Sueño con aquella playa en España. Amanece, como entonces, y como entonces hay una sensación inminente de un momento perfecto, de juventud divina e invencible. Estoy solo y miro el mar, esperando. Luego llega mi amigo Francesco, aunque no consigo ver su cara. Entramos juntos en el agua. Nadamos mar adentro y me doy cuenta de que él ha desaparecido. En ese momento recuerdo que justamente aquel día es la ceremonia de graduación. No podré asistir porque estoy en España. El cielo está lleno de nubes oscuras y, si el sol está saliendo, yo no alcanzo a verlo. Permanezco en el agua mientras las olas empiezan a crecer. Con un sentido inevitable del fin de todo. Con una nostalgia infinita.
Antonia me cuenta que es psiquiatra. Trabaja en un centro especializado en la asistencia a víctimas de la violencia.
Se me ocurre que cada uno conjura a sus fantasmas como puede. Algunos lo consiguen mejor que otros.
Me dice que muchas veces ha pensado en buscarme. Explica que no me ha dado las gracias.
Gracias. La palabra se me aparece escrita en la cabeza. Es extraño. Hacía tanto que no me ocurría.
Gracias no sólo por haberla salvado de la violación aquella noche.
Gracias por la dignidad.
Tengo la cabeza baja y pienso que no es verdad. Quiero decirle que era un cobarde. Soy un cobarde. Pienso que siempre he tenido miedo. Que lo tendré siempre.
Luego la miro a la cara y me estremezco profundamente. Y comprendo que en cambio, en cierto modo extraño, ella tiene razón.
Entonces no digo nada. Y también ella permanece en silencio. Pero no se va. Pienso que yo también quisiera darle las gracias, pero no soy capaz.
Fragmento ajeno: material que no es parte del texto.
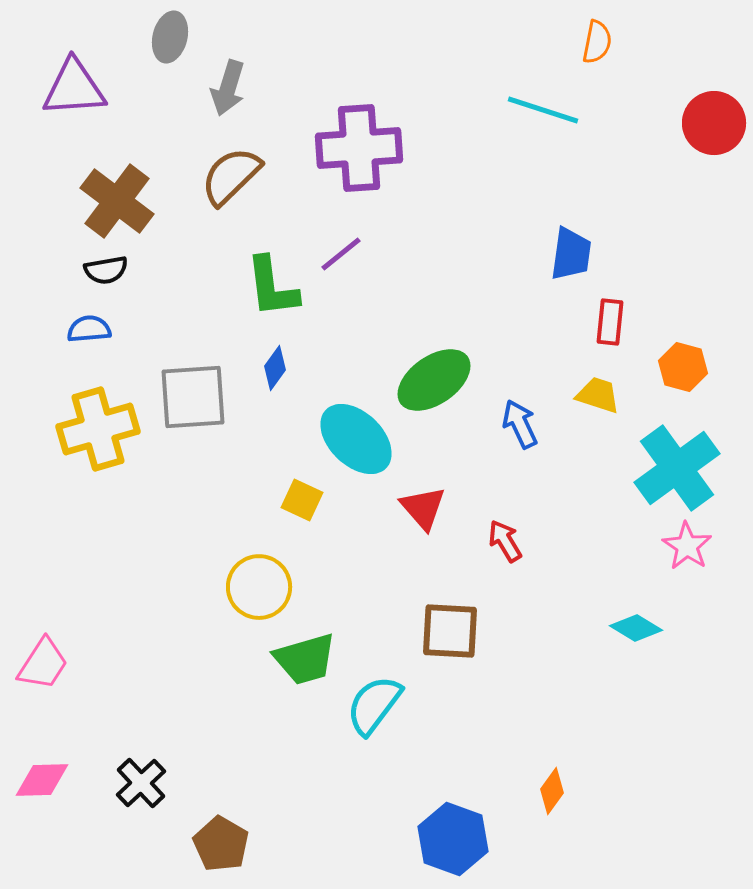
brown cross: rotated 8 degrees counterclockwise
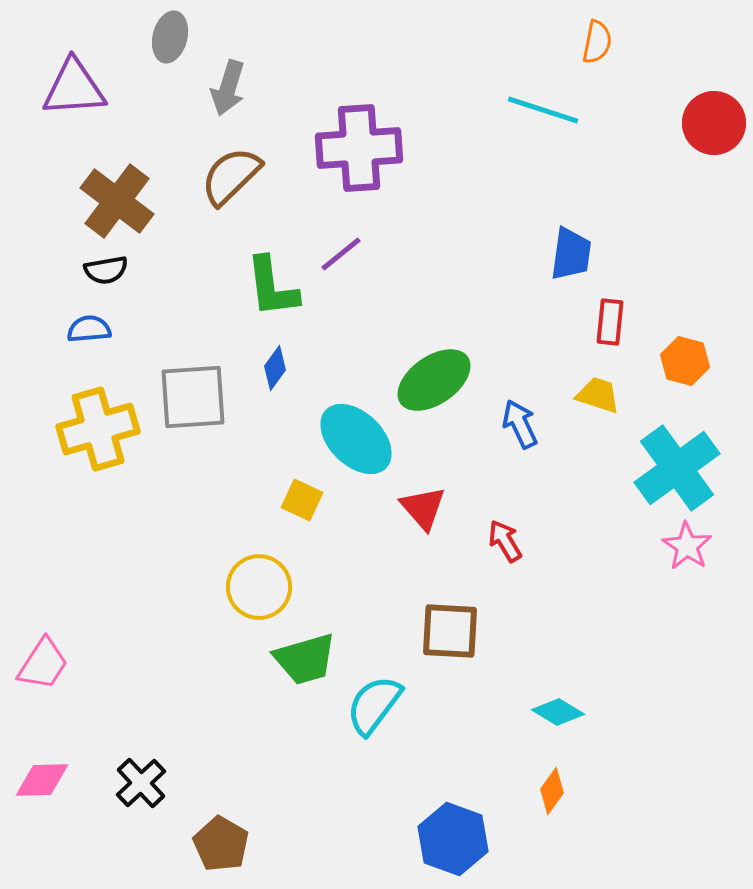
orange hexagon: moved 2 px right, 6 px up
cyan diamond: moved 78 px left, 84 px down
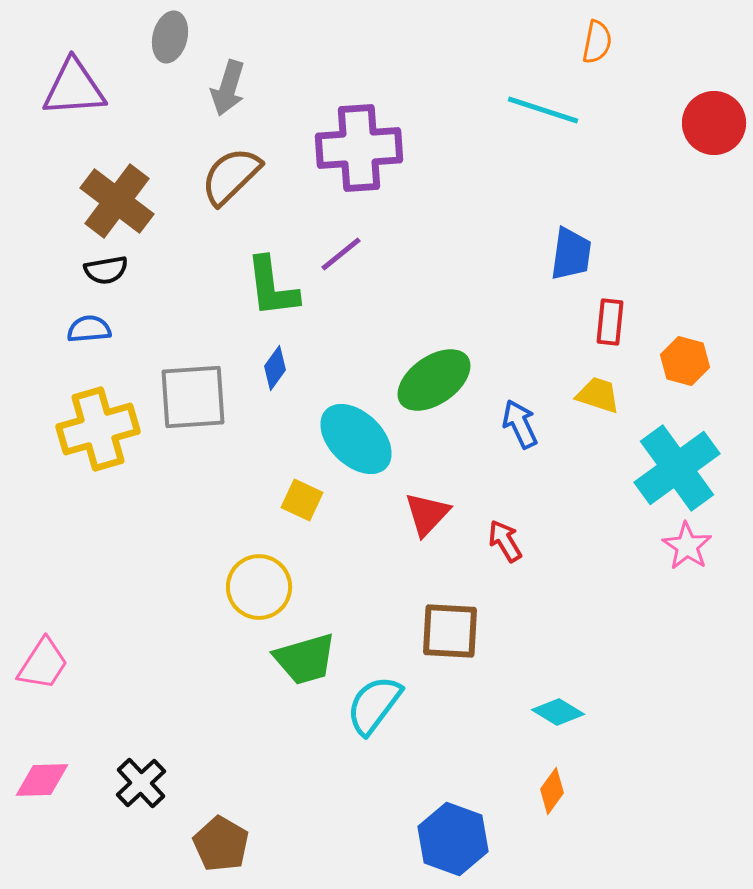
red triangle: moved 4 px right, 6 px down; rotated 24 degrees clockwise
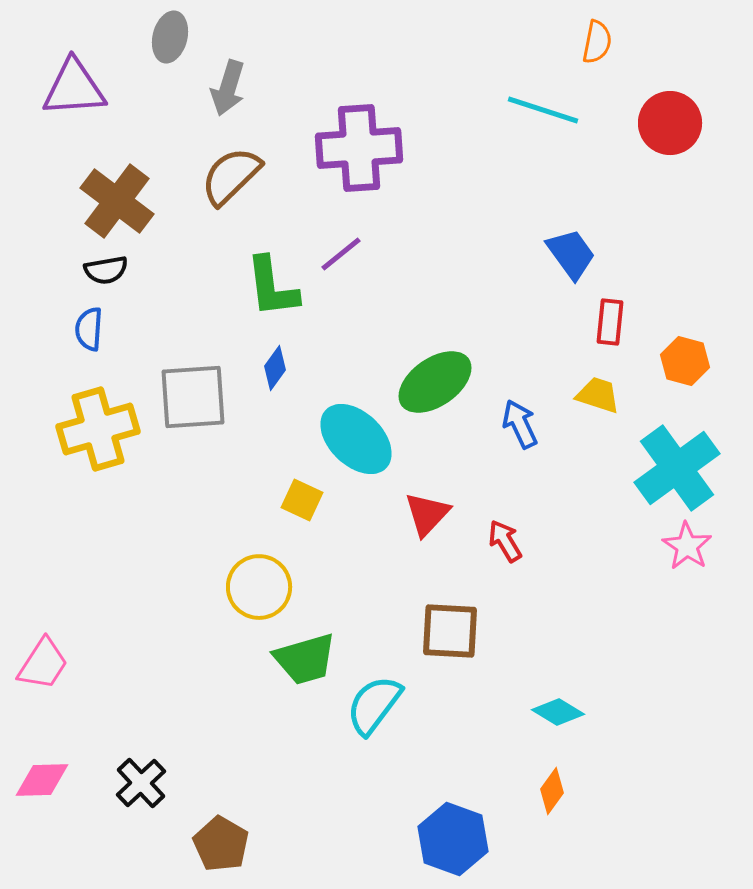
red circle: moved 44 px left
blue trapezoid: rotated 44 degrees counterclockwise
blue semicircle: rotated 81 degrees counterclockwise
green ellipse: moved 1 px right, 2 px down
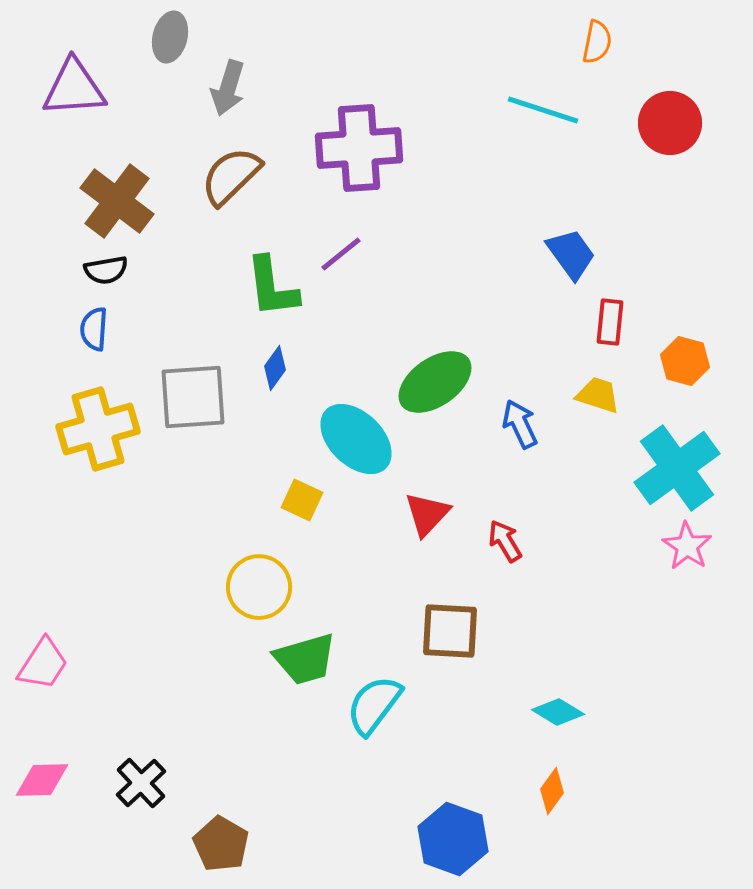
blue semicircle: moved 5 px right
Y así nos quedamos sentados en el bar.
En un silencio incómodo, mientras fuera hace frío.
***
* «El pasado es un país extranjero: las cosas ocurren allí de un modo diferente.» * No volví la página. En cambio cerré el libro, fui a la caja y lo compré. Después regresé a casa porque quería leerlo enseguida. En paz, en mi cama, sin que me molestaran. Era una novela muy buena y angustiante, llena de nostalgia y embriaguez. La historia de un joven francés y de su juventud en la América de los años cincuenta. Una historia de aventuras, de transgresiones, de iniciaciones, de vergüenza, de amores y de inocencia perdida. En toda la tarde no logré desprenderme de aquel libro hasta que no leí la última página. Y durante toda la lectura, y al final, y después -aun después de tantos años-, no logré liberarme de la increíble sensación de que, de alguna manera, aquella historia hablaba de mí. Cuando terminé era casi la hora de salir. Entonces telefoneé a Giulia, que todavía estaba enferma, y le dije que iría al cine. ¿Con quién? Con mi amigo Donato y los de su grupo, y mentalmente me recomendé advertir a Donato. Pero ¿lamentaba no verla tampoco esa noche? Claro que lo lamentaba, sí, la echaba de menos. Fingí. Si quería podía ir a hacerle compañía en vez de ir al cine. Dijo que no, como yo esperaba. Dijo las mismas cosas de la noche anterior: era mejor que no enfermase yo también, etcétera. Está bien, entonces adiós, amor mío, hasta mañana. Adiós, amor mío. Cuando colgué y fui a prepararme para salir estaba de buen humor. Era libre, estaba listo e impaciente.
Palabras introductorias de The Go-Between, de L.P. Hartley. (N. de la T.)